Early in the week the FBN℠ member corn harvest poll showed corn harvest had gained little ground.
At the end of the week, USDA’s monthly Supply and Demand Report brought some buying enthusiasm for beans. The USDA lowered soybean yields from 49.9 last month to 49.5 while the trade was expecting a slight uptick to 50.0. However, harvested acreage was increased by 800K acres to keep production unchanged at 4.431 but slightly below trade expectations of 4.447. Carryout was reduced by 41 MB thanks to lower quarterly stocks reported in Sept.

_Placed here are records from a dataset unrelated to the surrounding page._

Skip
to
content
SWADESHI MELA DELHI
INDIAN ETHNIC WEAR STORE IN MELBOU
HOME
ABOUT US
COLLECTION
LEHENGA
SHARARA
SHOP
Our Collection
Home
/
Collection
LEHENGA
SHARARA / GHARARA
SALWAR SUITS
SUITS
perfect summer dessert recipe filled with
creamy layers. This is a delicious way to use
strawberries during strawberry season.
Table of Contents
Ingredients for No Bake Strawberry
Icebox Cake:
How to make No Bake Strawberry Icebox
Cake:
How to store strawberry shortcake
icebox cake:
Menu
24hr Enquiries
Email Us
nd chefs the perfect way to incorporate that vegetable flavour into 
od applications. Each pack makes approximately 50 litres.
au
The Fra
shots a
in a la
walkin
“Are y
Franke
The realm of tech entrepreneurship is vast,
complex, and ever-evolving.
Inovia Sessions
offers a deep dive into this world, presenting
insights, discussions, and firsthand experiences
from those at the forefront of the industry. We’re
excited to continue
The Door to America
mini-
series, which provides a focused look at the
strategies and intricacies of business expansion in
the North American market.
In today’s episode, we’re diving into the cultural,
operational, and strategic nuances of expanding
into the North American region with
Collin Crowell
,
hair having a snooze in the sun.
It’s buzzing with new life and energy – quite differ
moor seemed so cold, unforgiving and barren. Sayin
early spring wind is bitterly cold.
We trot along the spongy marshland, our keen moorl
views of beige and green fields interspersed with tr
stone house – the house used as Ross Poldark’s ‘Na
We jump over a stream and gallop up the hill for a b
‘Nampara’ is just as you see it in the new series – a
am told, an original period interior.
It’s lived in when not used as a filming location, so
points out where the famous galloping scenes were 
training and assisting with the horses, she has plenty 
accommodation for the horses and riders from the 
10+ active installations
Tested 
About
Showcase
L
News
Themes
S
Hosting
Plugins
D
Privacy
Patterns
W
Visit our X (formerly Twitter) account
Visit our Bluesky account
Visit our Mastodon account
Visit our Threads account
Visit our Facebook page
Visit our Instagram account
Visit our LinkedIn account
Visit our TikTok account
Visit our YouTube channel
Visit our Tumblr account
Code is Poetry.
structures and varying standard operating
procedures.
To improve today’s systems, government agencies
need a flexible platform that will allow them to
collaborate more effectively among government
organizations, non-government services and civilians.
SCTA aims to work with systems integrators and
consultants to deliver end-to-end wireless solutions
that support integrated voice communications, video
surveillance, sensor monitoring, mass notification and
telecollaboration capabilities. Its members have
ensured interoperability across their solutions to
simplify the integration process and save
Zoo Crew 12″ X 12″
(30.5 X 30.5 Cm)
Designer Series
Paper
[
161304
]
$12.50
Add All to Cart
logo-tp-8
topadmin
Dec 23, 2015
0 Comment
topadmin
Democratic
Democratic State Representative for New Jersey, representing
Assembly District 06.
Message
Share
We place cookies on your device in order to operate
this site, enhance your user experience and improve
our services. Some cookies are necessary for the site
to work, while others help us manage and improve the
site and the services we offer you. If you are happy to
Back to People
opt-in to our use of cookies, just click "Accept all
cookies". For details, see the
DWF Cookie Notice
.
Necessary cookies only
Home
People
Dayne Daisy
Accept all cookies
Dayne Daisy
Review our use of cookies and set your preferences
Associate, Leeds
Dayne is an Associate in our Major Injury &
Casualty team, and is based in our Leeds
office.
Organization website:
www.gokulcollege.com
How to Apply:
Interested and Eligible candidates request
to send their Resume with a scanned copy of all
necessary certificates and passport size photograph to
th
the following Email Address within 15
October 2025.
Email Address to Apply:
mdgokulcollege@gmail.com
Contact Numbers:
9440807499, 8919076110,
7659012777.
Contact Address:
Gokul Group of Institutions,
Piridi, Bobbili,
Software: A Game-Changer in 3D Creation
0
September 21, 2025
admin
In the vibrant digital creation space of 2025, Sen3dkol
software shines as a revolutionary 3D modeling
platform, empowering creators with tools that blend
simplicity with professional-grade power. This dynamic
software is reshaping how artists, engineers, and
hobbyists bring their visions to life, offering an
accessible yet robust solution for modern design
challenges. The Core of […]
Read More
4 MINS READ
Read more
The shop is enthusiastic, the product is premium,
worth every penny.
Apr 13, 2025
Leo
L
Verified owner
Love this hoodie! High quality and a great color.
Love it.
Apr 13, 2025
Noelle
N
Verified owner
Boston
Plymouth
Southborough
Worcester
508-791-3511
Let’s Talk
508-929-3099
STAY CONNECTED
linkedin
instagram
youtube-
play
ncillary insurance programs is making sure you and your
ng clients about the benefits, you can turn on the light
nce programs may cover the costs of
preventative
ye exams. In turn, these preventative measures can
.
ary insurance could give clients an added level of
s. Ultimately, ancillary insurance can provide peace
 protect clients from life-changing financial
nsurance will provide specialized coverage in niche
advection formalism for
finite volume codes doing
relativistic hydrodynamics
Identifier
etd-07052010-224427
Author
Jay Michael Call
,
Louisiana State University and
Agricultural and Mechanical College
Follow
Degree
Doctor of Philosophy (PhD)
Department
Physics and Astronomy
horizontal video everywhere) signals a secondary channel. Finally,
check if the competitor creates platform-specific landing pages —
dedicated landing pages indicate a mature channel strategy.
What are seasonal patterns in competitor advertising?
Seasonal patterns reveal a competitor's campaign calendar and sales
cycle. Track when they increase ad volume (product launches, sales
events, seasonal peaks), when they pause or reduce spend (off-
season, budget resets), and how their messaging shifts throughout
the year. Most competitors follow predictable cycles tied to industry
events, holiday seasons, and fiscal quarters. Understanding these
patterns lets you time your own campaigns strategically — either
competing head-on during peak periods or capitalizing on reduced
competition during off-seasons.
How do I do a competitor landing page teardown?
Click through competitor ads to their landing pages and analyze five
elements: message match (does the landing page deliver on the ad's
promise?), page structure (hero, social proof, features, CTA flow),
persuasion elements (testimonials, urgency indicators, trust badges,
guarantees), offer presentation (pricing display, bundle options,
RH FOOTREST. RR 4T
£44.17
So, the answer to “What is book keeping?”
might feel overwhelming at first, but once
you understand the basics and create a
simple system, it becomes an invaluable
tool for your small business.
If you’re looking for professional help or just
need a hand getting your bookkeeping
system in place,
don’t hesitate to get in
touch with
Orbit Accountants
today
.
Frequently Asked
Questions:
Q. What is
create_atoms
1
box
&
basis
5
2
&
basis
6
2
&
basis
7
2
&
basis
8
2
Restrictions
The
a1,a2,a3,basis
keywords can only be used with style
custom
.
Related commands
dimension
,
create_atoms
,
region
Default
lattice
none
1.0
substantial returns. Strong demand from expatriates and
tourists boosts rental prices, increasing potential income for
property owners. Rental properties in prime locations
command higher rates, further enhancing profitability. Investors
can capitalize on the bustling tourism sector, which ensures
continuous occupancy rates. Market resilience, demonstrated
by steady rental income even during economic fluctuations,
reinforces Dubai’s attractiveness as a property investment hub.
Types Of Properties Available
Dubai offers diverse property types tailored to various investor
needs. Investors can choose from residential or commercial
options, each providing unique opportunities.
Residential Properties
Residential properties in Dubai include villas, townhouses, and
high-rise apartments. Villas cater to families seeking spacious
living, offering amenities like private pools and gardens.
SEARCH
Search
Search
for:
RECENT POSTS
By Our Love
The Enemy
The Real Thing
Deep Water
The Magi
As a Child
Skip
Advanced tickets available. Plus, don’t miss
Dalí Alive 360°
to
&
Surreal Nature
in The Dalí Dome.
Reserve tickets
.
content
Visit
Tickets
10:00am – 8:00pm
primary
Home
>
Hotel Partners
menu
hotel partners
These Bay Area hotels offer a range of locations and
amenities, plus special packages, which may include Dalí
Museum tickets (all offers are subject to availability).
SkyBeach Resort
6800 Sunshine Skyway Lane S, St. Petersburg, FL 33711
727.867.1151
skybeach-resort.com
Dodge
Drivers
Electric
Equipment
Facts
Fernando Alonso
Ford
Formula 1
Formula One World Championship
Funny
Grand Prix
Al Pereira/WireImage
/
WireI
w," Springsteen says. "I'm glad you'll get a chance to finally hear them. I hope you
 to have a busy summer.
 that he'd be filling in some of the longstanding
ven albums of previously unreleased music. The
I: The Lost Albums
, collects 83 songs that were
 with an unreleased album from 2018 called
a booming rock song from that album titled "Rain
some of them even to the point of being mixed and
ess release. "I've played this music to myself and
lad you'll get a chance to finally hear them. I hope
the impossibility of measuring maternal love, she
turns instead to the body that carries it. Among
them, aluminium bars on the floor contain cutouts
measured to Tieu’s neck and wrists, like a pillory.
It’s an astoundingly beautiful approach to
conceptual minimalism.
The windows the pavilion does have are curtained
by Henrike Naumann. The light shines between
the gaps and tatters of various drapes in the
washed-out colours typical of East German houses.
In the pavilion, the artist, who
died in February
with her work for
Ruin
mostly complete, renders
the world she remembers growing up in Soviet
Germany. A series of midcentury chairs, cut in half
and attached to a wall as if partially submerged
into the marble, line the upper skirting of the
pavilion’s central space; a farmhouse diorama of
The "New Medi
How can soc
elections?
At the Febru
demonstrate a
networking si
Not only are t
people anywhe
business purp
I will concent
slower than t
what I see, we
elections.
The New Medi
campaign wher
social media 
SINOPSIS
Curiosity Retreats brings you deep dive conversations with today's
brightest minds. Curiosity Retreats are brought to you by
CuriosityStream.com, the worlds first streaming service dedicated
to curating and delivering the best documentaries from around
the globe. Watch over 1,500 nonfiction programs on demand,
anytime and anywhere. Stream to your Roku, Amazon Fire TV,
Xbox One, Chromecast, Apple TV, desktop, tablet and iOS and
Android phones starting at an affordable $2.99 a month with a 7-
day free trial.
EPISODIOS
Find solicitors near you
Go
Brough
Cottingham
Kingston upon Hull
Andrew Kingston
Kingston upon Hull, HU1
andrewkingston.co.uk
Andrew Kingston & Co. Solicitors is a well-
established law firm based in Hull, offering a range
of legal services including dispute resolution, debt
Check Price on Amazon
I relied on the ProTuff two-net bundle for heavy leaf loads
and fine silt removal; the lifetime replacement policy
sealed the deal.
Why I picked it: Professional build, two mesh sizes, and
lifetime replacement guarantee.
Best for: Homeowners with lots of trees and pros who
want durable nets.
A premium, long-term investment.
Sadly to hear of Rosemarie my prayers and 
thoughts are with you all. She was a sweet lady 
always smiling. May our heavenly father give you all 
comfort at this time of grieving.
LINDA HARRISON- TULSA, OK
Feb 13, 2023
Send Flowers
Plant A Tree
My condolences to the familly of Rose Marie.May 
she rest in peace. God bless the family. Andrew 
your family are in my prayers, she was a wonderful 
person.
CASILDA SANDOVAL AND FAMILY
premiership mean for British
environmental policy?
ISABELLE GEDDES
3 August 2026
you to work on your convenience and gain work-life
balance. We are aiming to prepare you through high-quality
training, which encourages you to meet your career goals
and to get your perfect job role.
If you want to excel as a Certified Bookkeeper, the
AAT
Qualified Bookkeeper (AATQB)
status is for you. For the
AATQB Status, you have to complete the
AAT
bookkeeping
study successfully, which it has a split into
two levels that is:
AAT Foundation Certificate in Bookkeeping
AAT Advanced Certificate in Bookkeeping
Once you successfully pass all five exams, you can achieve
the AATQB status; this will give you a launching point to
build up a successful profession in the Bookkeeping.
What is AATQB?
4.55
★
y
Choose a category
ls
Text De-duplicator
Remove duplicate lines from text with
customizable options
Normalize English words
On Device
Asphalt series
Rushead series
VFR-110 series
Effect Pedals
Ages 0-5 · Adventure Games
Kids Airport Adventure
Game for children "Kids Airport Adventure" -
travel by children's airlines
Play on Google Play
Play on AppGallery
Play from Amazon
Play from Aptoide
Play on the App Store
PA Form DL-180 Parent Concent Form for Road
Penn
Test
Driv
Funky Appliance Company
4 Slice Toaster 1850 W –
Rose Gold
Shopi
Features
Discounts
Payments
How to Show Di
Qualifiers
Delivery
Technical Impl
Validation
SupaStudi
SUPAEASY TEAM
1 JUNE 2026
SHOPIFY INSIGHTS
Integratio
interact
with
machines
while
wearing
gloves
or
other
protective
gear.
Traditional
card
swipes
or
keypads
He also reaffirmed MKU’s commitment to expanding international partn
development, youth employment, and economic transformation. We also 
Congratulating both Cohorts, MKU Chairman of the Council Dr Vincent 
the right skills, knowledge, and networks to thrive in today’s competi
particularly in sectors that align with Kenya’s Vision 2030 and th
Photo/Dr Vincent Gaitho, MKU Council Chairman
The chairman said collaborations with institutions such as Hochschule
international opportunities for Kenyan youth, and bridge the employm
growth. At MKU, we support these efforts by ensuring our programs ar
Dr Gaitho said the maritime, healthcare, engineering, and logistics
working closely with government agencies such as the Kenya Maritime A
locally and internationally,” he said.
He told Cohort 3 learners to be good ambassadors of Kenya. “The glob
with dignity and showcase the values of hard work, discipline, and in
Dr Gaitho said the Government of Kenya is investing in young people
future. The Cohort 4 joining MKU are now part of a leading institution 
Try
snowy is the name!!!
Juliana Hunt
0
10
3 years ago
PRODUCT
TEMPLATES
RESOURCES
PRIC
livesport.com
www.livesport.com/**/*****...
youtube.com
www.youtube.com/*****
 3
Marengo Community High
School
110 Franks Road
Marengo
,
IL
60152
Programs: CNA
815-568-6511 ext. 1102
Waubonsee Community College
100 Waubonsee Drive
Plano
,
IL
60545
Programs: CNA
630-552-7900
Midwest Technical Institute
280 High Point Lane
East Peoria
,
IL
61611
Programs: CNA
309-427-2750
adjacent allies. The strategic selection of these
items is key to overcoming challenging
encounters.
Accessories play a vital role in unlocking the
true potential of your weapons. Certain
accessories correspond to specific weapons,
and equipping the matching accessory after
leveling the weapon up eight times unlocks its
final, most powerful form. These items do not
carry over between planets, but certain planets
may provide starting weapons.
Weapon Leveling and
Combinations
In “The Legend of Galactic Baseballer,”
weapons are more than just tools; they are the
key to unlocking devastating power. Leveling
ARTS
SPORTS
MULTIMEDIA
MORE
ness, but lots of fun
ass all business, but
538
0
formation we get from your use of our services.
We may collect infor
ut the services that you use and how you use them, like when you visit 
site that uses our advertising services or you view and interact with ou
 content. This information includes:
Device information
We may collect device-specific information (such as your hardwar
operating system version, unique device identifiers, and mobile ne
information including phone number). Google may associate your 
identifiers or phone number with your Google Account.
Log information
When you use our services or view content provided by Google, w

For corn, it was mostly a negative to neutral report with US yield coming in high at 171.8 and well above expectations at 170.1. However, a slight drop in harvested acres helped mute the overall impact as production was at 14.28 billion vs 14.18 last month. Ending stocks were mostly unchanged month-to-month at 2.34 billion bushels. The one shining nugget was a slight dip in world carryout forecasts to 201 MMT from 202.5 MMT in Sept. This was mostly due to a 1.2 MMT cut in Black Sea corn production.
On the export front, there were some decent flash sales this week which helped limit downside moves in the market. The daily sales had 597 TMT corn reported. China and Mexico were also in the US market for beans, with China expected to be a bigger buyer in the coming days after being off a week.
National Cash Market:
In the cash market this week there was a bit of buoyancy as river barge markets reverted to more normal pricing and corn harvest ground to a near halt. On the week, soybean basis was up 2 cents while corn basis posted a modest 1-cent advance.
With the slow progress for corn harvest, basis levels held mostly stable on the week with
some modest gains in the Upper Plains and Western Cornbelt were wet weather has hampered cutting progress. Along the river system, a drop in barge rates helped fuel a big 10-cent advance on the week. But for ethanol plants as a group they were off 1-cent on the week.
For soybeans, the river markets also catapulted higher by 16 cents a bushel from last week’s disastrous readings. Soy crush plants added 2 cents a bushel as a group but plants located closer to river markets followed higher with double digit gains.
Harvest delays are still expected as this weekend should bring rain into the NW part of the grain belt. Some localized flooding is possible, especially in central and southern Iowa, southern Wisconsin, northern Missouri, and northwestern Illinois. This could continue to provide support to corn basis.